5. Philando CastileSource:Getty
A day later on July 6th, 2016 in Minneapolis-St.Paul, Minnesota, Philando Castile was out driving with
his girlfriend and her four-year old daughter when he was pulled over at a traffic stop by Officer Jeronimo Yanez. After Yanez asked for his license and registration, Castile informed Yanez that he had a firearm (which he was licensed to carry). Yanez told him not to reach for it, and Castile and Reynolds stated that he wasn’t. Yanez then fired seven shots point-blank at Castile, hitting him five times and killing him. Reynolds posted a live stream video of the incident on Facebook shortly after, and the outcry led to Yanez being indicted five months later. However, he was acquitted of all charges after a jury trial in June of the following year. Yanez would be fired by the city after the verdict.
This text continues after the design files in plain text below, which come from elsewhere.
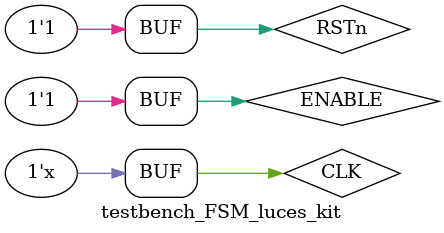
<source format=v>
/**
    En este módulo planteamos la realización de un  testbench sobre el módulo
    "juego_de_luces_vel_var.v", módulo final en el cuals e instancia casi tods los
    módulos creados anteriormente.
**/


// Cuanto es el paso de la simulación (siempre igual)
`timescale 1ns/100ps 

module testbench_FSM_luces_kit();
    // Decalramos el parámetro local de tiempo -->
	localparam T = 20;
    // Declaramos los registros de reloj interno (CLK_50) -->
    reg CLOCK_50 ;
    // Declaramos las entrasdas de los dos rpimeros switches -->
    reg [1:0] SW ;
    // Declaramos las tres primeras entradas de los botones -->
    reg [2:0] KEY ;
    // Declaramos el cable de los 8 bits del set de salidas de luces Verdes -->
    wire [7:0] LEDG;
    // Declaramos el cable de los 8 bits del set de salidas de luces Rojas -->
    wire [7:0] LEDR;

    juego_luces_vel_var luces_var(
        .CLK_50(CLK_50),
        .SW(SW),
        .KEY(KEY),
        .LEDG(LEDG),
        .LEDR(LEDR)
    );

    // Generamos el clock -->
	always #(T/2) CLK = ~CLK ; // Cada medio periodo cambiamos clk de 1 a 0 y vicev

    // Test procedure (Lo que vamos a hacer para probarlo)
    initial begin
        // Empezamos reiniciando
		CLK = 0;
		RSTn = 0;
        ENABLE = 0;
        // Desconectamos el reset
        #(T*2) RSTn = 1;
        // Habilitamos enable
        ENABLE = 1;
    end

endmodule
</source>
6. Breonna TaylorSource:Breonna Taylor
Breonna Taylor, an EMT for the University of Louisville in Kentucky, was shot and killed in her bedroom on the night of March 13th, 2020 when Officers Jonathan Mattingly, Brett Hankison and Myles Cosgrove forced their way into her apartment as part of an drug dealing investigation. Taylor’s home was never searched, and her boyfriend Kenneth Walker was arrested for firing a warning shot since he heard no announcement from the police on entry. The officers were never charged for Taylor’s death, but Officer Hankison was indicted for firing wantonly and endangering her neighbors. At last word, members of the grand jury have even called Attorney General Daniel Cameron’s handling of the case into question.